Objectives: To describe patterns of recurrence and postrecurrence survival in a large cohort of accurately staged patients with Dukes' A-C colorectal cancer. Background: Recurrence remains a frequent cause of mortality after the treatment of colorectal cancer with curative intent. Understanding the likelihood and site of recurrence informs adjuvant treatment and follow-up. Methods: Retrospective cohort analysis of data from the FACS (follow-up after colorectal cancer surgery) trial after a median 4.4 years of follow-up; postrecurrence survival was calculated using the Kaplan-Meier method. Results: Complete data were available for 94% of patients; 189 (17%) patients had experienced recurrence.

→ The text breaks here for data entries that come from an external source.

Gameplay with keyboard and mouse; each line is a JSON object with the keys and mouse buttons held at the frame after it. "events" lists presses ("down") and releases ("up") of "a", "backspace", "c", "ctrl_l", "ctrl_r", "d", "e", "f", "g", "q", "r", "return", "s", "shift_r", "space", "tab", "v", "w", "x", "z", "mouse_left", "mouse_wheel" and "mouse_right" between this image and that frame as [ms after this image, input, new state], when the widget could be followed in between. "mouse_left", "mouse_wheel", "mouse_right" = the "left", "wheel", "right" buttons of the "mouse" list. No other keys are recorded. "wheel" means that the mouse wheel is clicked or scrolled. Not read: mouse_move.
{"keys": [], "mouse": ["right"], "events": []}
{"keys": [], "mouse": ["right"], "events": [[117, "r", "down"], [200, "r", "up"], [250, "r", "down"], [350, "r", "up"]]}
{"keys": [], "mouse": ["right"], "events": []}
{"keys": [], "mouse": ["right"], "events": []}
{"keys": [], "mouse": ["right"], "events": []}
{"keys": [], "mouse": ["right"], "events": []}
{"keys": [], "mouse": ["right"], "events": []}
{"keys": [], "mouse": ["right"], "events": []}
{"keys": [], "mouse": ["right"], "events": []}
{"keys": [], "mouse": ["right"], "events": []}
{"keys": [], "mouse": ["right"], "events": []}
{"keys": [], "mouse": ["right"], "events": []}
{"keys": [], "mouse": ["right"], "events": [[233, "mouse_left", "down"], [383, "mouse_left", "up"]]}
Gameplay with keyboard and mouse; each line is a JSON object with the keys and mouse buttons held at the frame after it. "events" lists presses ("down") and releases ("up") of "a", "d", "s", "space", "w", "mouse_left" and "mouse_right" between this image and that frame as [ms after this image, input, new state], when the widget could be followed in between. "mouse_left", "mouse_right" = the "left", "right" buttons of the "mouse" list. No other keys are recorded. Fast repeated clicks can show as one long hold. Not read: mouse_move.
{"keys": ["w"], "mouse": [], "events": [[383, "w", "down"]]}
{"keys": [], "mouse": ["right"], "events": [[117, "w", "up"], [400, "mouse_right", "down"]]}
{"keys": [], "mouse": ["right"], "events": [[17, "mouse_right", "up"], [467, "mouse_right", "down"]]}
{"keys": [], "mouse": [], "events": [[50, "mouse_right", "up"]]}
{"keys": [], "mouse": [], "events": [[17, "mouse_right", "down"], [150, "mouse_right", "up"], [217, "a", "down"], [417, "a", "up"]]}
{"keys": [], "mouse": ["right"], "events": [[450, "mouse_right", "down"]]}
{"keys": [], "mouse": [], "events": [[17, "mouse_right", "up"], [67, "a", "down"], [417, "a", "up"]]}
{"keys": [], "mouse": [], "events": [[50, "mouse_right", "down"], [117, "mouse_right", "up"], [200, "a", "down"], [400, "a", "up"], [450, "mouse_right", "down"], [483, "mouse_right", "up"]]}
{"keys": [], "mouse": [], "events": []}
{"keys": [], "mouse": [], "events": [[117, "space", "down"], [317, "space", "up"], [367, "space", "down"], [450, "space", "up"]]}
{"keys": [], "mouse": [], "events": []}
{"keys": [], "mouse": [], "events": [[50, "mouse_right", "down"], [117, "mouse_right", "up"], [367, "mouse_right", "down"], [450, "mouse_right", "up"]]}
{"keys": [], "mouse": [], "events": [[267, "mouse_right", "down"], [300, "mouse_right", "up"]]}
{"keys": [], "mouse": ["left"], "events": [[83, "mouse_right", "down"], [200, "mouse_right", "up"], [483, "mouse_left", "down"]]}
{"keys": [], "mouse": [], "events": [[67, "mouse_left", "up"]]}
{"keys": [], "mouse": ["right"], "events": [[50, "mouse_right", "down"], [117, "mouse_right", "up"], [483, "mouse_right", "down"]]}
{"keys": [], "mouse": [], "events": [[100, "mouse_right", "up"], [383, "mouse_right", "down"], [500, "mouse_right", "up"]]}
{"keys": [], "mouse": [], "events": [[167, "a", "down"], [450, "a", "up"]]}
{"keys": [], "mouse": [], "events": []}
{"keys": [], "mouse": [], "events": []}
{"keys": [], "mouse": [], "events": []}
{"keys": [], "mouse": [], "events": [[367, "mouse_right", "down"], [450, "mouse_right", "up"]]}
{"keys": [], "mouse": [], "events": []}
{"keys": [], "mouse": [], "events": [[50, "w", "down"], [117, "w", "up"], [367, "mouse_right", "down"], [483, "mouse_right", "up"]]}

Incidence of recurrence varied according to the site of the primary (right colon: 51/379, 14%; left colon: 68/421, 16%; rectum: 70/332, 21%; P = 0.023) and initial stage (Dukes' A: 26/249, 10%; Dukes' B: 81/537, 15%; Dukes' C: 82/346, 24%; P < 0.0001). Pulmonary recurrence was most frequently associated with rectal tumors, and multisite/other recurrence with right-sided colonic tumors. Recurrences from lowerstage tumors were more likely to be treatable with curative intent (Dukes' A: 13/26, 50%; Dukes' B: 32/81, 40%; Dukes' C: 20/82, 24%; P = 0.03). Those with rectal tumors benefited most from follow-up (proportion with treatable recurrence: rectum 30/332, 9%; left colon 23/421, 6%; right colon 12/379, 3%; P = 0.003). Both initial stage (log rank P = 0.005) and site of primary (log rank P = 0.01) influenced postrecurrence survival. Conclusions: The likelihood and site of recurrence, and survival, are influenced by the site and stage of the primary tumor. Those with rectal cancers benefited most from follow-up. ISRCTN 41458548.